I scoured internet and package mldr seems to be an option but I couldn't adapt it to my needs.

1
Can you add the code for your KNN? Indeed the selection of the nearest Neighbours can be combined,purely theoretically speaking. However, stackoverflow.com/questions/5963269/… - CAFEBABE
@CAFEBABE Apologise for the formatting. And so forth. "a" is the label for first my first KNN classifer. Its presence of bacteria species(0/1) - Abhijeet

1 Answers

2
votes

You can use the package ARNN for this. However, it is not exact as far as I know.

library(RANN)
library(reshape2)

####
## generate some sample data and randomize order
iris.knn <- iris[sample(1:150,150),]
#add a second class
iris.knn["Class2"] <- iris.knn[,5]=="versicolor"
iris.knn$org.row.id <- 1:nrow(iris.knn)
train <- iris.knn[1:100,]
test <- iris.knn[101:150,]
##
#####
## get nearest neighbours
nn.idx <- as.data.frame(nn2(train[1:4],query=test[1:4],k=4)$nn.idx)
## add row id
nn.idx$test.row.id <- test$rowid

#classes and row id
multiclass.vec <- data.frame(row.id=1:150,iris.knn[,5:6])
#1 row per nearest neighbour
melted <-melt(nn.idx,id.vars="row.id")
merged <- merge(melted,multiclass.vec, by.x = "value",by.y="org.row.id")
#aggrgate a single class
aggregate(merged$Species, list(merged$row.id), function(x) names(which.max(table(x))))
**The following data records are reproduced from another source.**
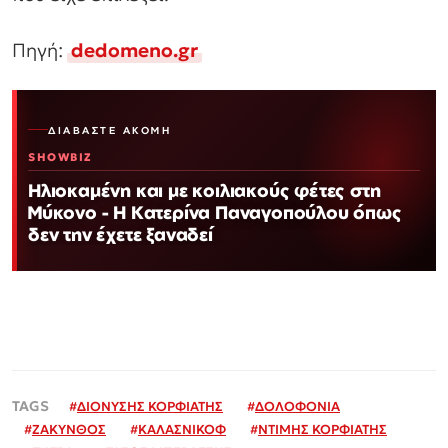
Πηγή:
dedomeno.gr
ΔΙΑΒΆΣΤΕ ΑΚΌΜΗ
SHOWBIZ
Ηλιοκαμένη και με κοιλιακούς φέτες στη
Μύκονο - Η Κατερίνα Παναγοπούλου όπως
δεν την έχετε ξαναδεί
#
ΔΙΟΝΥΣΗΣ ΚΟΡΦΙΑΤΗΣ
#
ΔΟΛΟΦΟΝΙΑ
#
ΖΑΚΥΝΘΟΣ
#
ΚΑΛΑΣΝΙΚΟΦ
#
ΝΤΙΜΗΣ ΚΟΡΦΙΑΤΗΣ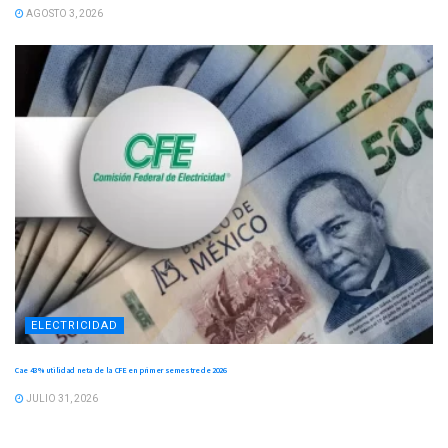
AGOSTO 3, 2026
ELECTRICIDAD
Cae 43 % utilidad neta de la CFE en primer semestre de 2026
JULIO 31, 2026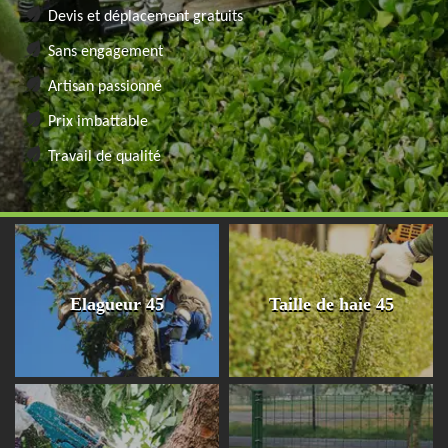
Devis et déplacement gratuits
Sans engagement
Artisan passionné
Prix imbattable
Travail de qualité
Elagueur 45
Taille de haie 45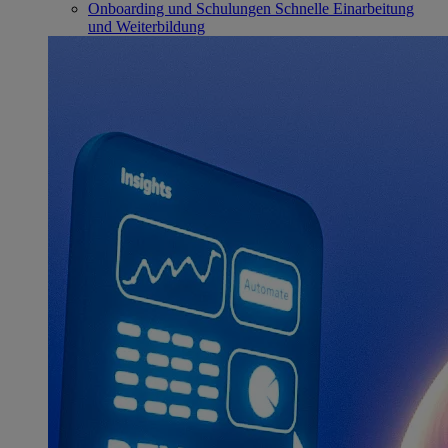
Onboarding und Schulungen
Schnelle Einarbeitung
und Weiterbildung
 #### aggregate for all classes
 all.classes <- melt(merged[c(2,4,5)],id.vars = "row.id")
 fun.agg <- function(x) {
               if(length(x)==0){
                 ""  #<-- default value adaptation might be needed.
               }else{
                 names(which.max(table(x)))
               }
 }
 dcast(all.classes,row.id~variable, fun.aggregate=fun.agg,fill=NULL)

I did the aggreation only for a single class. Doing this step for all classes in parallel would require another melt operation and would make the code pretty messy.